Another surgical option is Microfracture surgery, where holes are made on the surface of the bone to stimulate the growth of new cartilage.

In some cases, it becomes necessary to remove part of or the entire meniscus.

After surgery, the knee is put in a cast or brace and you may need crutches for up to a month to keep pressure off the knee.

For the large majority of people who have surgery for a meniscus tear, the short-term recovery is good, if not excellent. Those with large meniscal injuries that resist treatment though are at a greater risk of developing arthritis of the knee.

Standard recovery times for meniscal injury after treatment

If a non-surgical approach to treatment has been taken, the pain and swelling from torn cartilage in the knee can subside within a few days.
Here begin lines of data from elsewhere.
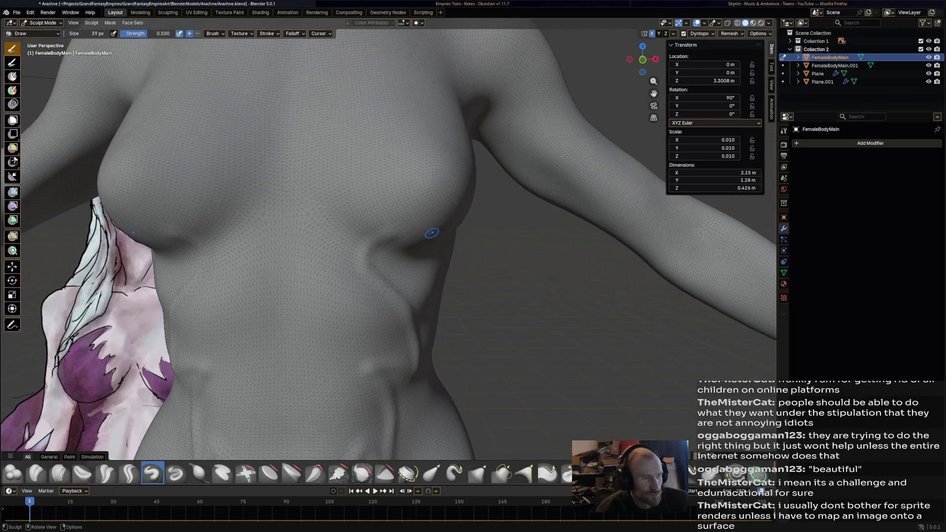
drag(397, 234, 400, 236)
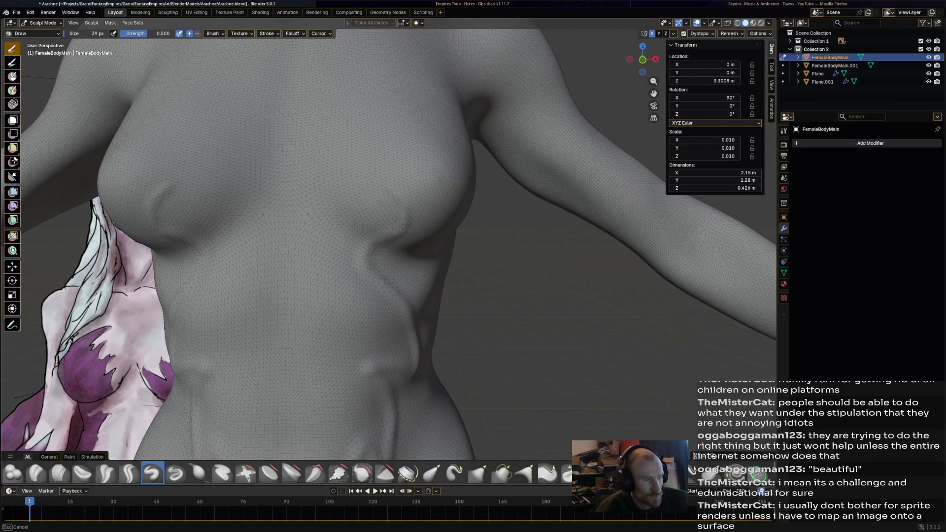
mouse_move(387, 169)
middle_down()
mouse_move(387, 180)
mouse_move(329, 207)
mouse_move(342, 211)
middle_up()
key(f)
Ensuring joint stability will take longer, however, and you will be advised to maintain a healthy weight and to do activities such as swimming which don’t put a strain on the knees, but strengthen the surrounding muscles.

Full recovery from surgery can take 6 weeks to 3 months depending on which procedure is done. Physical therapy keeps the focus on returning the full range of motion to the knee and strengthening the muscles that surround the meniscus. It would be inadvisable to return to your old level of activity before the swelling is completely reduced and it is no longer painful to fully bend and straighten your knee or walk, jog and sprint.

Maintenance and prevention

Preventing torn cartilage in the knee can be difficult, especially in the case of unforeseen accidents. Maintaining a healthy weight, keeping your knees flexible and ensuring strong leg muscles, can alleviate the impact of decreased cartilage as you grow older. The same recommendations apply after a meniscal injury, as damaged cartilage never returns to its original form.

There are some precautions you can take to avoid knee injury, particularly when exercising. These include warming up sufficiently before strenuous exercise, slowly building on the intensity of your workout and allowing for breaks between workouts to rest fatigued muscles that are at greater risk of injury.